O espetáculo marca os 80 anos de vida e 60 de carreira da atriz, que estreou na televisão em 1953 no programa 'Namorados de São Paulo', ainda na extinta Tupi. Lá pelo meio da peça, a personagem recorda, em tom melancólico: “Sou de uma época na qual fazíamos teatro de terça a domingo”. Assim como Eva.

'Azul resplendor', no entanto, costuma ficar em cartaz somente de sexta a domingo. As coisas mudaram. O teatro não é mais o mesmo. Mas Eva Wilma insiste. “Não posso viver somente de televisão. Não compreendo quem se nega a passar pelo teatro, onde melhor evoluímos enquanto artista”, comenta, em entrevista.

Sempre dedicada ao ofício, ela ainda espera novos papéis para incorporar. “Todos os meus personagens continuam comigo quando saio de cena.” A frase, também dita durante 'Azul resplendor', ressoa em Eva, que a ratifica.
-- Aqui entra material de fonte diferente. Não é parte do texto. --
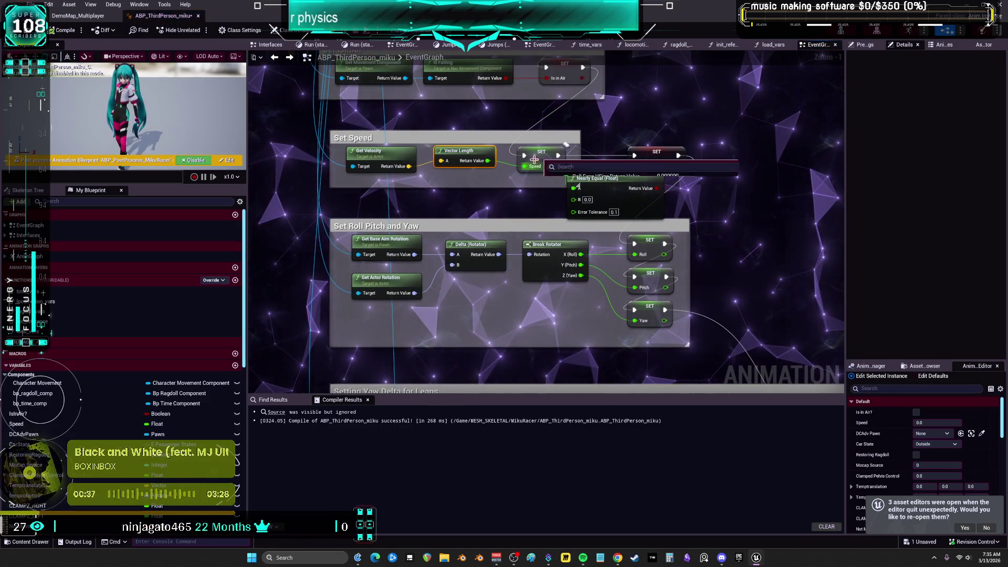
pyautogui.click(540, 160)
As gêmeas Ruth e Raquel, de 'Mulheres de areia', a Maria Altiva Pedreira de Mendonça e Albuquerque, de 'A indomada', a Hilda Pontes, de Pedra sobre pedra, que o digam. Entre tantos outros personagens, que continuam com Eva. E com o público.

(Arquivo/TV Globo
Eva Wilma em 'Pedra sobre pedra', de 1992 (foto: (Arquivo/TV Globo)
Entrevista Eva Wilma


O seu sonho, na verdade, era ser bailarina clássica?
Dos 9 aos 19 anos, eu desenvolvi uma carreira no balé que me fez crer que seria essa minha grande paixão, a qual seguiria para o resto da vida. A música sempre se fez presente. Tive aulas com Inezita Barroso, imagina! Mas eram os “anos dourados”, a década de 1950. O José Renato apareceu com o Teatro de Arena, a Vera Cruz lançava filmes e, por fim, o Cassiano Gabus Mendes surgiu como primeiro diretor artístico da televisão. E eu participei disso tudo. Todos eles me convocaram para projetos. Foram escolhas difíceis, mas acho que deu certo, né?!

Na infância e na juventude, a senhora passou por duas grandes dificuldades. A primeira delas por conta do seu pai, que era alemão…
Meu pai faliu. Muitos não lembram o quão difícil foi, por exemplo, quando o Brasil entrou na Segunda Guerra Mundial. Foi terrível. Os alemães que viviam no Brasil foram, quase todos, presos. Meu pai perdeu o emprego e nunca mais se recuperou. Ele escapou por pouco da prisão. Mas o que ele fez? Ensinou-me que era preciso trabalhar para vencer na vida.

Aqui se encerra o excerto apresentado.